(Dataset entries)
===============

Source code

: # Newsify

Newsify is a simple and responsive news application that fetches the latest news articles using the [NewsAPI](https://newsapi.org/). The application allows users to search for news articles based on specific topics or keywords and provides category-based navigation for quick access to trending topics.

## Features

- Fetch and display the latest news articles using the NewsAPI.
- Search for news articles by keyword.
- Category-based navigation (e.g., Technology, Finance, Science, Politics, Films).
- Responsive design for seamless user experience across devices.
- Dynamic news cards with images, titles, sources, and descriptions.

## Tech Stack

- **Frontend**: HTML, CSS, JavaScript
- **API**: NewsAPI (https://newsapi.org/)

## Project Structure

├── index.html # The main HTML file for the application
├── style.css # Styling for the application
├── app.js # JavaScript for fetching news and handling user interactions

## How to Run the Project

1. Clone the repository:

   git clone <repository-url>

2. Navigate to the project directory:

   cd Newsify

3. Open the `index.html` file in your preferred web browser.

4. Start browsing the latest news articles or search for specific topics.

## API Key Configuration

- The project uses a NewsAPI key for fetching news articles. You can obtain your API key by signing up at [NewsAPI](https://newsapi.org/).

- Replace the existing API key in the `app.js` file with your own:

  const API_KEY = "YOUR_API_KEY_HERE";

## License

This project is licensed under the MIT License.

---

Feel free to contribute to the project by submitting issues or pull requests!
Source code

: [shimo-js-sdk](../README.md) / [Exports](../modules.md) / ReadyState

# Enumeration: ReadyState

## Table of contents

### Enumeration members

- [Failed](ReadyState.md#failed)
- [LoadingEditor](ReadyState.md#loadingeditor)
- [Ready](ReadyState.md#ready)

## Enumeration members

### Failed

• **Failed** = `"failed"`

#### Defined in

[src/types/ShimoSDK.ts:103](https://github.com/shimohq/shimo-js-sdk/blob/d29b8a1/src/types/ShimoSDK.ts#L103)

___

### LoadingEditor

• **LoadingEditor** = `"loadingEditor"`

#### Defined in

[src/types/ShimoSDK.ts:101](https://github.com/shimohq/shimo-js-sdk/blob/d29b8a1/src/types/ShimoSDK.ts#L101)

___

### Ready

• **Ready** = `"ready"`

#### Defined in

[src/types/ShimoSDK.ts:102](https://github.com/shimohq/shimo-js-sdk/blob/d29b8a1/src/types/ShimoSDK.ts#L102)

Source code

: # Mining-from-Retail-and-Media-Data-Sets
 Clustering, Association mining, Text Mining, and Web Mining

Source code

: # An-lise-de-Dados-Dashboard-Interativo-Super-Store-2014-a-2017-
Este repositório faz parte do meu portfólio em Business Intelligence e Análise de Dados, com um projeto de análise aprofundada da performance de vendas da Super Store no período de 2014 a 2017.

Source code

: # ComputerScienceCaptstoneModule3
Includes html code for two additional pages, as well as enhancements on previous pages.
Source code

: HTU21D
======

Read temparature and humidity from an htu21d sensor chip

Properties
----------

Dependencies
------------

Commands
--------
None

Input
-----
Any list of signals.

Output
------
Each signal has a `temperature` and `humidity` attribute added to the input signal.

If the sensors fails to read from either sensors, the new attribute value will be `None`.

===============

* _Exercise_
Return the lines above exactly, keeping every word.

* _Solution to this task_
Source code

: # Newsify

Newsify is a simple and responsive news application that fetches the latest news articles using the [NewsAPI](https://newsapi.org/). The application allows users to search for news articles based on specific topics or keywords and provides category-based navigation for quick access to trending topics.

## Features

- Fetch and display the latest news articles using the NewsAPI.
- Search for news articles by keyword.
- Category-based navigation (e.g., Technology, Finance, Science, Politics, Films).
- Responsive design for seamless user experience across devices.
- Dynamic news cards with images, titles, sources, and descriptions.

## Tech Stack

- **Frontend**: HTML, CSS, JavaScript
- **API**: NewsAPI (https://newsapi.org/)

## Project Structure

├── index.html # The main HTML file for the application
├── style.css # Styling for the application
├── app.js # JavaScript for fetching news and handling user interactions

## How to Run the Project

1. Clone the repository:

   git clone <repository-url>

2. Navigate to the project directory:

   cd Newsify

3. Open the `index.html` file in your preferred web browser.

4. Start browsing the latest news articles or search for specific topics.

## API Key Configuration

- The project uses a NewsAPI key for fetching news articles. You can obtain your API key by signing up at [NewsAPI](https://newsapi.org/).

- Replace the existing API key in the `app.js` file with your own:

  const API_KEY = "YOUR_API_KEY_HERE";

## License

This project is licensed under the MIT License.

---

Feel free to contribute to the project by submitting issues or pull requests!
Source code

: [shimo-js-sdk](../README.md) / [Exports](../modules.md) / ReadyState

# Enumeration: ReadyState

## Table of contents

### Enumeration members

- [Failed](ReadyState.md#failed)
- [LoadingEditor](ReadyState.md#loadingeditor)
- [Ready](ReadyState.md#ready)

## Enumeration members

### Failed

• **Failed** = `"failed"`

#### Defined in

[src/types/ShimoSDK.ts:103](https://github.com/shimohq/shimo-js-sdk/blob/d29b8a1/src/types/ShimoSDK.ts#L103)

___

### LoadingEditor

• **LoadingEditor** = `"loadingEditor"`

#### Defined in

[src/types/ShimoSDK.ts:101](https://github.com/shimohq/shimo-js-sdk/blob/d29b8a1/src/types/ShimoSDK.ts#L101)

___

### Ready

• **Ready** = `"ready"`

#### Defined in

[src/types/ShimoSDK.ts:102](https://github.com/shimohq/shimo-js-sdk/blob/d29b8a1/src/types/ShimoSDK.ts#L102)

Source code

: # Mining-from-Retail-and-Media-Data-Sets
 Clustering, Association mining, Text Mining, and Web Mining

Source code

: # An-lise-de-Dados-Dashboard-Interativo-Super-Store-2014-a-2017-
Este repositório faz parte do meu portfólio em Business Intelligence e Análise de Dados, com um projeto de análise aprofundada da performance de vendas da Super Store no período de 2014 a 2017.

Source code

: # ComputerScienceCaptstoneModule3
Includes html code for two additional pages, as well as enhancements on previous pages.
Source code

: HTU21D
======

Read temparature and humidity from an htu21d sensor chip

Properties
----------

Dependencies
------------

Commands
--------
None

Input
-----
Any list of signals.

Output
------
Each signal has a `temperature` and `humidity` attribute added to the input signal.

If the sensors fails to read from either sensors, the new attribute value will be `None`.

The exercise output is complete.